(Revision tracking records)

+--

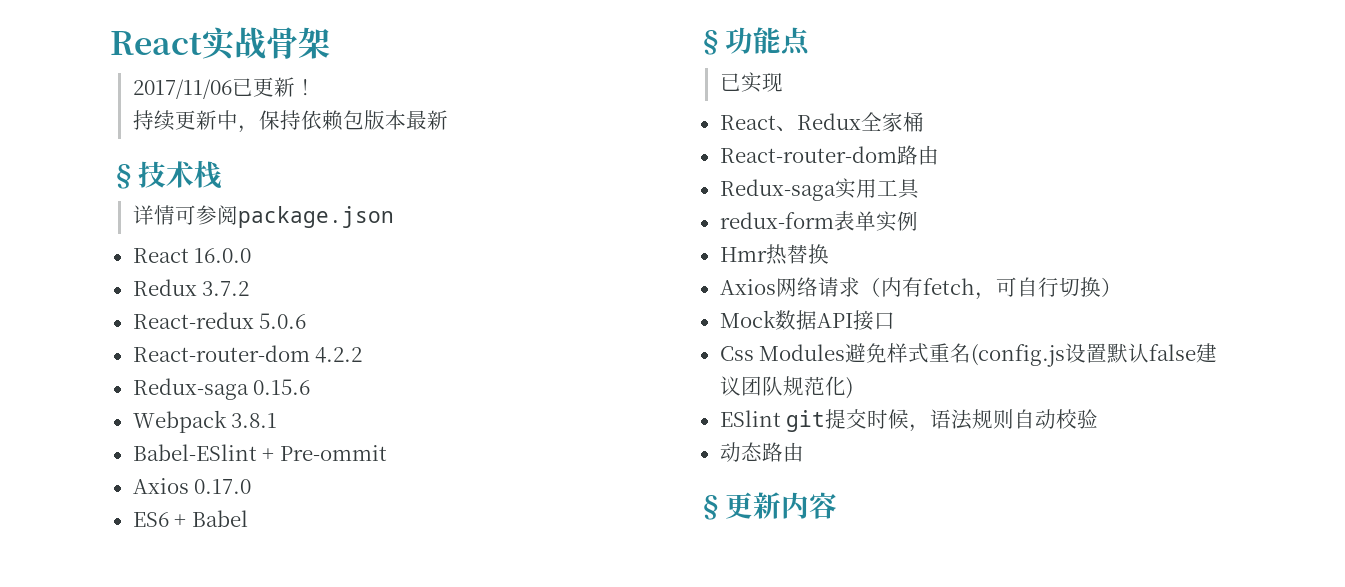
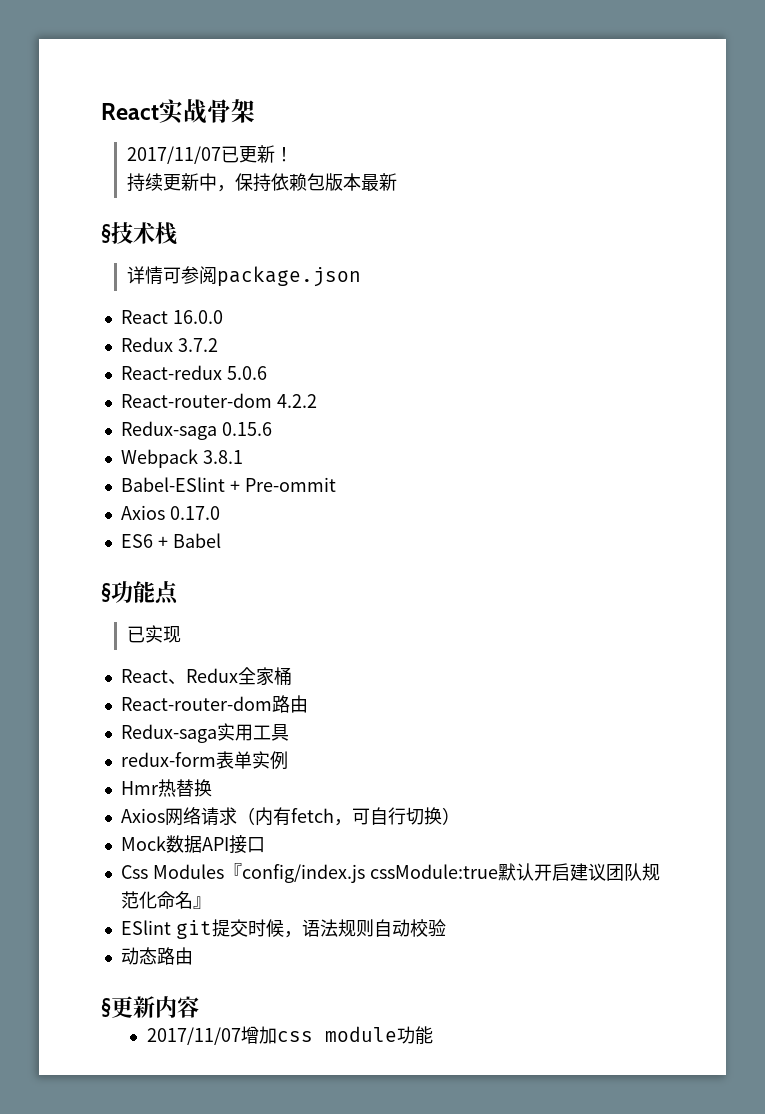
[132,79,232,99] 2017/11/06 -> [126,146,221,164] 2017/11/07
[845,343,1197,367] 避免样式重名(config.js设置默认false -> [223,863,570,883] 『config/index.js cssModule:true默认开启
[845,377,853,399] ) -> [156,891,211,909] 命名』
(837, 505) none -> [146,1026,433,1045] // 2017/11/07增加css module功能

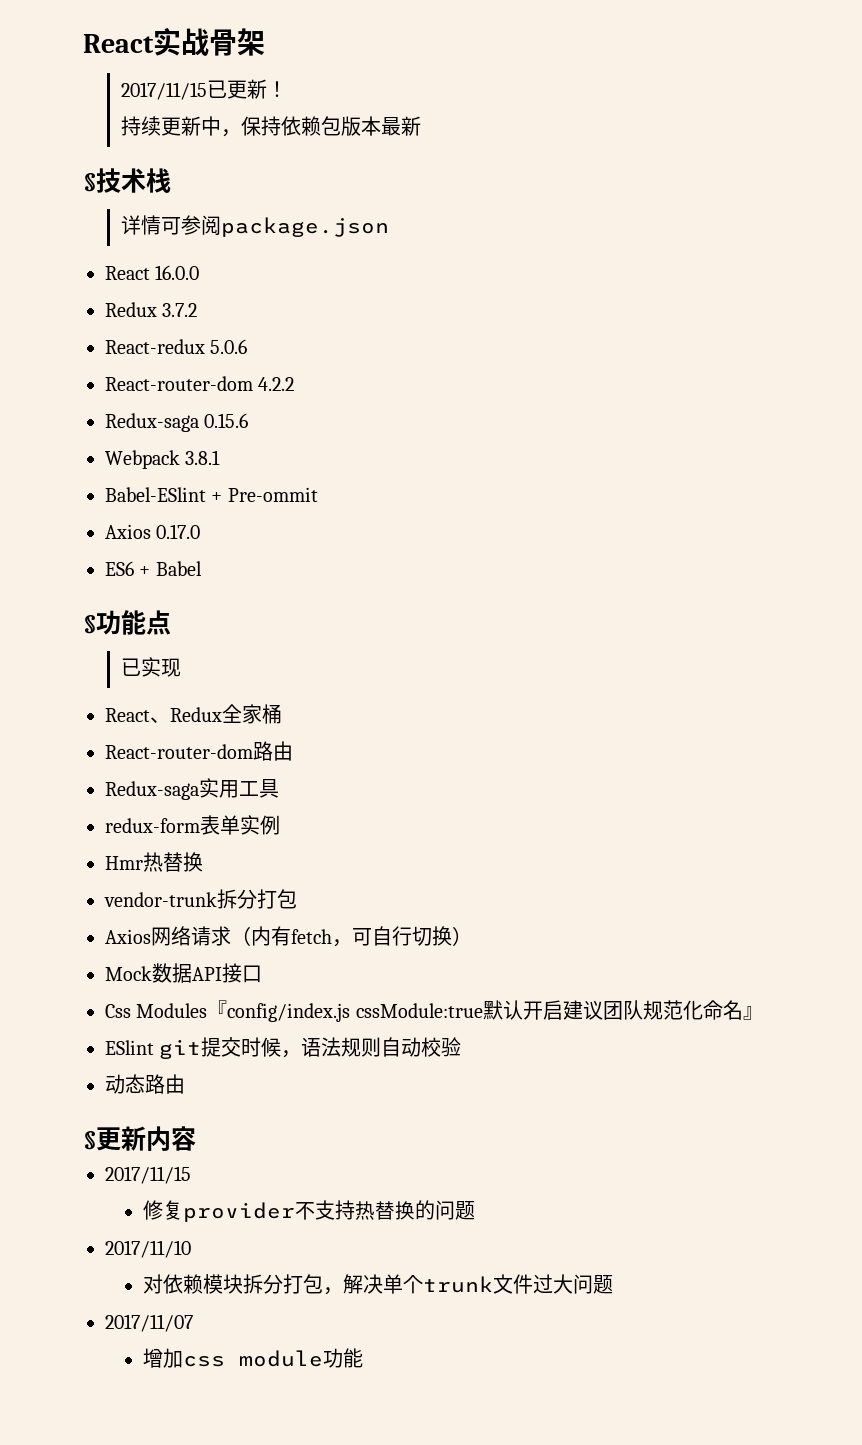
[126,146,221,164] 2017/11/07 -> [120,82,207,100] 2017/11/15
(212, 788) none -> [104,889,297,909] // vendor-trunk拆分打包
[146,1027,241,1045] // 2017/11/07 -> [105,1166,191,1184] [142,1200,475,1222] [105,1240,191,1258] [142,1274,613,1295] [105,1314,193,1332] // 2017/11/15 // 修复provider不支持热替换的问题 // 2017/11/10 // 对依赖模块拆分打包，解决单个trunk文件过大问题 // 2017/11/07 //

+--

**INSTRUCTIONS FOR THE TASK:** Could you please return the entries above exactly, minus the pictures?

**ANSWER SPACE:**
[132,79,232,99] 2017/11/06 -> [126,146,221,164] 2017/11/07
[845,343,1197,367] 避免样式重名(config.js设置默认false -> [223,863,570,883] 『config/index.js cssModule:true默认开启
[845,377,853,399] ) -> [156,891,211,909] 命名』
(837, 505) none -> [146,1026,433,1045] // 2017/11/07增加css module功能

[126,146,221,164] 2017/11/07 -> [120,82,207,100] 2017/11/15
(212, 788) none -> [104,889,297,909] // vendor-trunk拆分打包
[146,1027,241,1045] // 2017/11/07 -> [105,1166,191,1184] [142,1200,475,1222] [105,1240,191,1258] [142,1274,613,1295] [105,1314,193,1332] // 2017/11/15 // 修复provider不支持热替换的问题 // 2017/11/10 // 对依赖模块拆分打包，解决单个trunk文件过大问题 // 2017/11/07 //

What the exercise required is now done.